::: Extract provided :::

Re: BUG #15672: PostgreSQL 11.1/11.2 crashed after dropping a partition table

From: Amit Langote <Langote_Amit_f8(at)lab(dot)ntt(dot)co(dot)jp>
To: Amit Langote <amitlangote09(at)gmail(dot)com>
Cc: Michael Paquier <michael(at)paquier(dot)xyz>, jianingy(dot)yang(at)gmail(dot)com, PostgreSQL mailing lists <pgsql-bugs(at)lists(dot)postgresql(dot)org>
Subject: Re: BUG #15672: PostgreSQL 11.1/11.2 crashed after dropping a partition table
Date: 2019-03-08 10:22:46
Message-ID: e39595de-f5b7-aa84-4528-73a5307f7997@lab.ntt.co.jp
Views: Raw Message | Whole Thread | Download mbox | Resend email
Thread:
Lists: pgsql-bugs pgsql-hackers

On 2019/03/07 20:36, Amit Langote wrote:
> On Thu, Mar 7, 2019 at 11:17 AM Amit Langote
> <Langote_Amit_f8(at)lab(dot)ntt(dot)co(dot)jp> wrote:
>> The problem start when ALTER TABLE users ALTER COLUMN is executed.
>> create table users(user_id int, name varchar(64), unique (user_id, name))
>> partition by list(user_id);
>>
>> create table users_000 partition of users for values in(0);
>> create table users_001 partition of users for values in(1);
>> select relname, relfilenode from pg_class where relname like 'users%';
>> relname │ relfilenode
>> ────────────────────────────┼─────────────
>> users │ 16441
>> users_000 │ 16446
>> users_000_user_id_name_key │ 16449
>> users_001 │ 16451
>> users_001_user_id_name_key │ 16454
>> users_user_id_name_key │ 16444
>> (6 rows)
>>
>> alter table users alter column name type varchar(127);
>> select relname, relfilenode from pg_class where relname like 'users%';
>> relname │ relfilenode
>> ────────────────────────────┼─────────────
>> users │ 16441
>> users_000 │ 16446
>> users_000_user_id_name_key │ 16444 <=== duplicated
>> users_001 │ 16451
>> users_001_user_id_name_key │ 16444 <=== duplicated
>> users_user_id_name_key │ 16444 <=== duplicated
>> (6 rows)

::: Source information :::

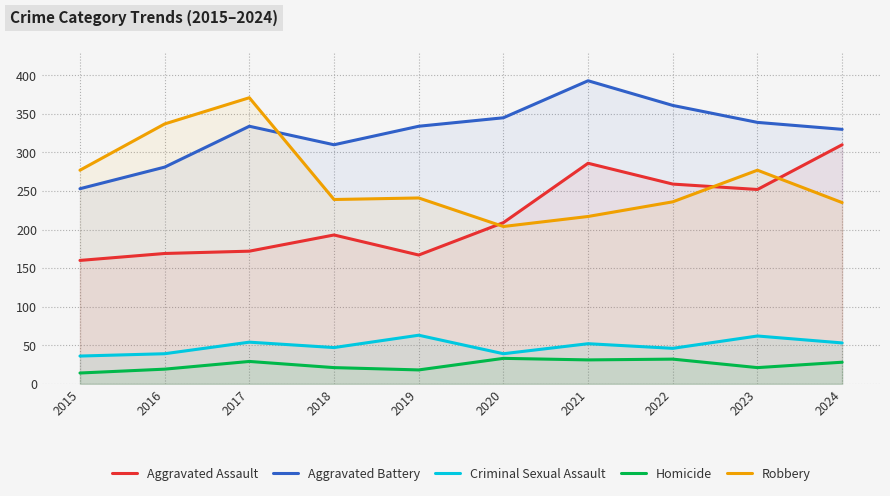

True or false: Criminal Sexual Assault and Aggravated Battery intersect in this chart.

False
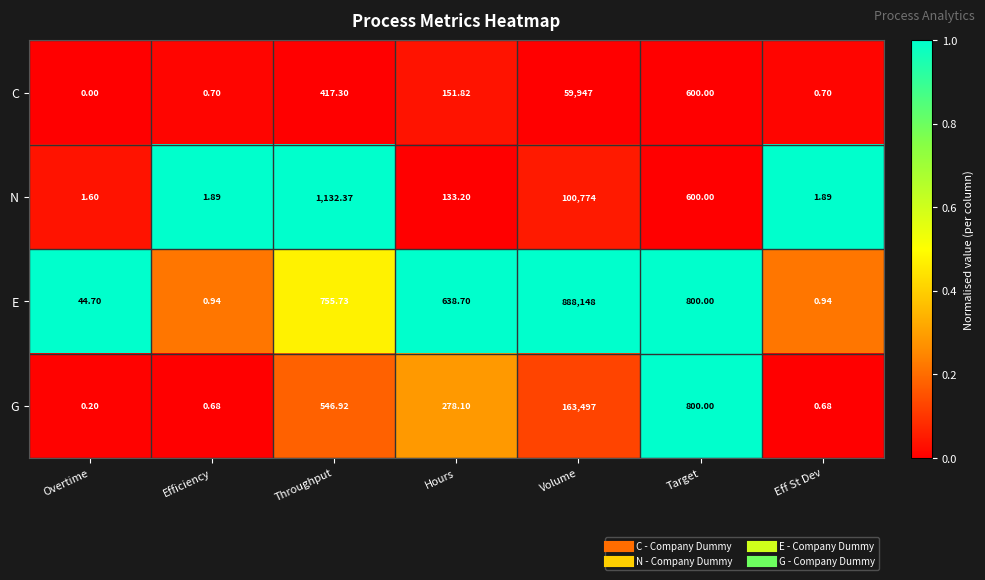

At which category is the sum across all series the highest?

Volume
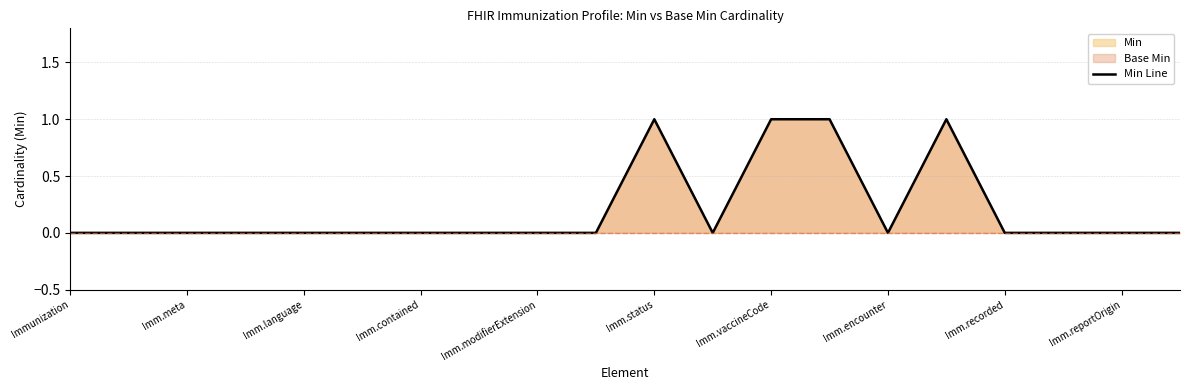

Is it true that the value at Immunization is -1?

False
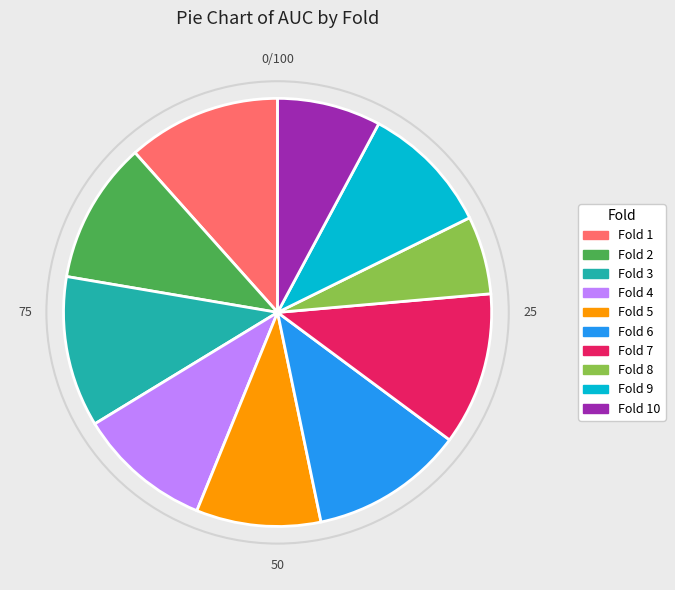

Is there a majority slice in this chart?

No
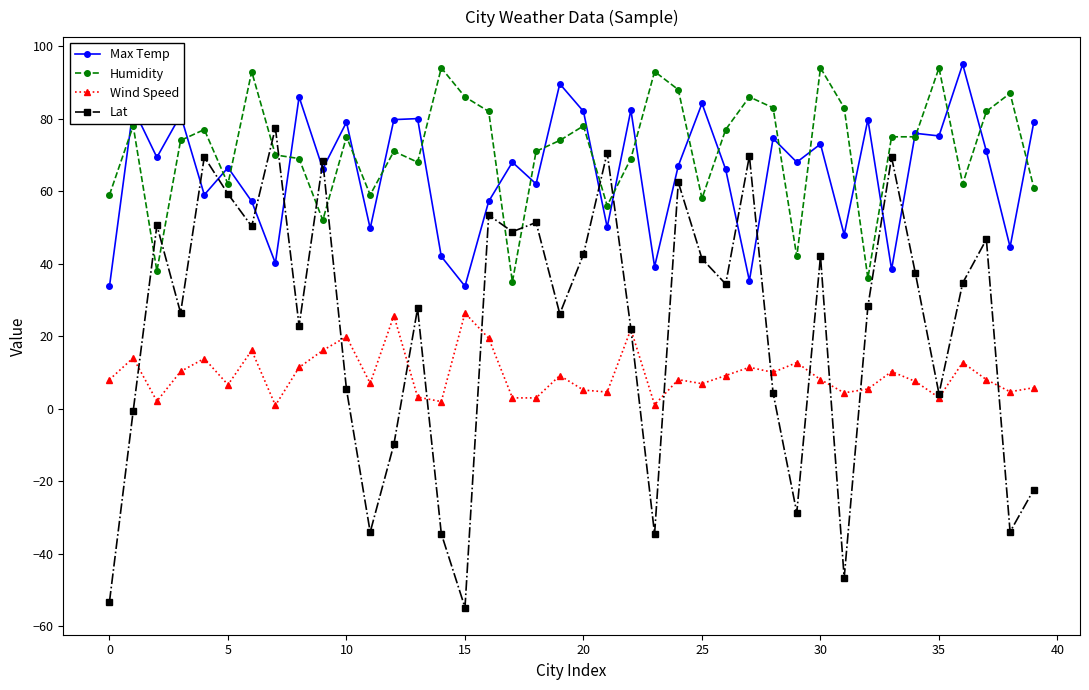

What is the value of the Lat point at the 31st from the left?

42.1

:::

#### [How to complete this task]
Continue the mailing-list message about the PostgreSQL 11 partition crash from the point where it stops.

#### [Output of the task]
>
> I checked why users_000's and user_0001's indexes end up reusing
> users_user_id_name_key's relfilenode. At the surface, it's because
> DefineIndex(<parent's-index-to-be-recreated>) is carrying oldNode =
> <old-parents-index's-relfilenode> in IndexStmt, which is recursively
> passed down to DefineIndex(<child-indexes-to-be-recreated>). This
> DefineIndex() chain is running due to ATPostAlterTypeCleanup() on the
> parent rel. This surface problem may be solved in DefineIndex() by
> just resetting oldNode in each child IndexStmt before recursing, but
> that means child indexes are recreated with new relfilenodes. That
> solves the immediate problem of relfilenodes being wrongly duplicated,
> that's leading to madness such as SMgrRelationHash corruption being
> seen in the original bug report.

This doesn't happen in HEAD, because in HEAD we got 807ae415c5, which
changed things so that partitioned relations always have their relfilenode
set to 0. So, there's no question of parent's relfilenode being passed to
children and hence being duplicated.

But that also means child indexes are unnecessarily rewritten, that is,
with new relfilenodes.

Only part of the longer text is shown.